[BUG] different outputs for UMAP on CPU vs. GPU

[antortjim]

Describe the bug
Similar to #5473 , the results of the GPU UMAP implementation provided by cuml don't match what I expect using the CPU implementation (from umap-learn). In particular, if

1. hash_input=True (recommended when comparing cpu vs gpu implementations, as explained in [QST] Relationship between UMAP.embedding_ and reductions returned by UMAP.transform() #5188
2. dataset contains samples from the training set
3. dataset contains samples outside the training set as well

then the output plot is completely garbled and messed up

However, if only new data is provided (simulated by the test data), then it seems to be OK.

Steps/Code to reproduce bug

import os.path
import matplotlib.pyplot as plt
import numpy as np

from tensorflow.keras.datasets import mnist # 60k datapoints

from umap import UMAP
from cuml.manifold.umap import UMAP as cuUMAP

FIGURES_PATH="umap_figures"
os.makedirs(FIGURES_PATH, exist_ok=True)


def load_tf_mnist():
    (train_images, train_labels), (test_images, test_labels) = mnist.load_data()

    # We'll just use the training data for simplicity
    images = np.reshape(train_images, (len(train_images), -1))
    test_images = np.reshape(test_images, (len(test_images), -1))
   

    return (images, train_labels), (test_images, test_labels)

def plot_umap(fig, ax, embedding, labels, title, xlim=[-15, 15], ylim=[-10, 10]):
    im=ax.scatter(embedding[:, 0], embedding[:, 1], c=labels, cmap='Spectral', s=5)
    # ax.set_aspect('equal', 'datalim')
    ax.set_title(title, fontsize=24)
    ax.set_xlim(*xlim)
    ax.set_ylim(*ylim)
    
    n_labels=len(set(labels))
    if n_labels!=1:
        fig.colorbar(im, boundaries=np.arange(n_labels+1)-0.5).set_ticks(np.arange(n_labels))

(data, labels), (test_data, test_labels) = load_tf_mnist()

**Exercise materials**
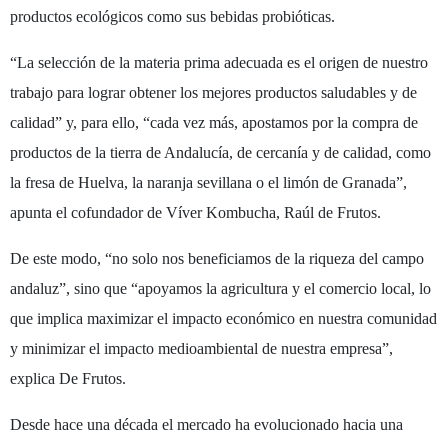
productos ecológicos como sus bebidas probióticas.
“La selección de la materia prima adecuada es el origen de nuestro
trabajo para lograr obtener los mejores productos saludables y de
calidad” y, para ello, “cada vez más, apostamos por la compra de
productos de la tierra de Andalucía, de cercanía y de calidad, como
la fresa de Huelva, la naranja sevillana o el limón de Granada”,
apunta el cofundador de Víver Kombucha, Raúl de Frutos.
De este modo, “no solo nos beneficiamos de la riqueza del campo
andaluz”, sino que “apoyamos la agricultura y el comercio local, lo
que implica maximizar el impacto económico en nuestra comunidad
y minimizar el impacto medioambiental de nuestra empresa”,
explica De Frutos.
Desde hace una década el mercado ha evolucionado hacia una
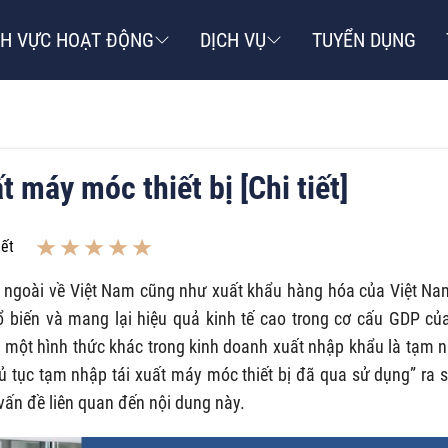
NH VỰC HOẠT ĐỘNG
DỊCH VỤ
TUYỂN DỤNG
 máy móc thiết bị [Chi tiết]
iết
c ngoài về Việt Nam cũng như xuất khẩu hàng hóa của Việt Na
ổ biến và mang lại hiệu quả kinh tế cao trong cơ cấu GDP củ
n một hình thức khác trong kinh doanh xuất nhập khẩu là tạm 
Thủ tục tạm nhập tái xuất máy móc thiết bị đã qua sử dụng” ra 
vấn đề liên quan đến nội dung này.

**To do**
A – Pull out each line of the records that contains the string "khẩu", treating uppercase and lowercase letters as different.
B – Write what comes next in the UMAP bug report, picking up after its last line.
The records bear no relation to the UMAP bug report.

**Outputs in order**
A –
c ngoài về Việt Nam cũng như xuất khẩu hàng hóa của Việt Na
n một hình thức khác trong kinh doanh xuất nhập khẩu là tạm 

B –
LABELS=[0, 1, 2, 3, 4]

test_data = data[np.concatenate([
    np.where(labels == i)[0][3000:3100]
    for i in LABELS
])]

data = data[np.concatenate([
    np.where(labels == i)[0][0:3000]
    for i in LABELS
])]
test_labels = labels[np.concatenate([
    np.where(labels == i)[0][3000:3100]
    for i in LABELS
])]

labels = labels[np.concatenate([
    np.where(labels == i)[0][0:3000]
    for i in LABELS
])]

all_labels=np.concatenate([labels, test_labels])
all_data=np.concatenate([data, test_data])


def benchmark_umaps(device="gpu"):
    fig, axs = plt.subplots(1, 4, figsize=(9, 3), sharey=True)

    if device == "gpu":
        reductor = cuUMAP(n_components=2, n_neighbors=60, min_dist=0.0, random_state=42, hash_input=True).fit(data)
    elif device == "cpu":
        reductor = UMAP(n_components=2, n_neighbors=60, min_dist=0.0, random_state=42).fit(data)
        
    plot_umap(fig, axs[0], reductor.transform(data), labels, title=f"{device}, Train")
    plot_umap(fig, axs[1], reductor.transform(test_data), test_labels, title=f"{device}, Test")
    embedding=reductor.transform(all_data)
    
    plot_umap(fig, axs[2], embedding, all_labels, title=f"{device}, All")    
    test_data_when_processed_with_train=embedding[(-100*len(LABELS)):, :]
    
    plot_umap(fig, axs[3], test_data_when_processed_with_train, [0 for _ in range(len(test_data_when_processed_with_train))] , title=f"{device}, Test only")
    return fig


gpu_fig=benchmark_umaps(device="gpu")
cpu_fig=benchmark_umaps(device="cpu")

cpu_fig.savefig(os.path.join(FIGURES_PATH, "cpu.png"))
gpu_fig.savefig(os.path.join(FIGURES_PATH, "gpu.png"))

Expected behavior
I expected the gpu, All plot to be ordered into the same clusters seen in gpu, Train and gpu, Test, in fact, it should be identical to combining both into a single plot (just like with the cpu plot). Instead, the output is messed up.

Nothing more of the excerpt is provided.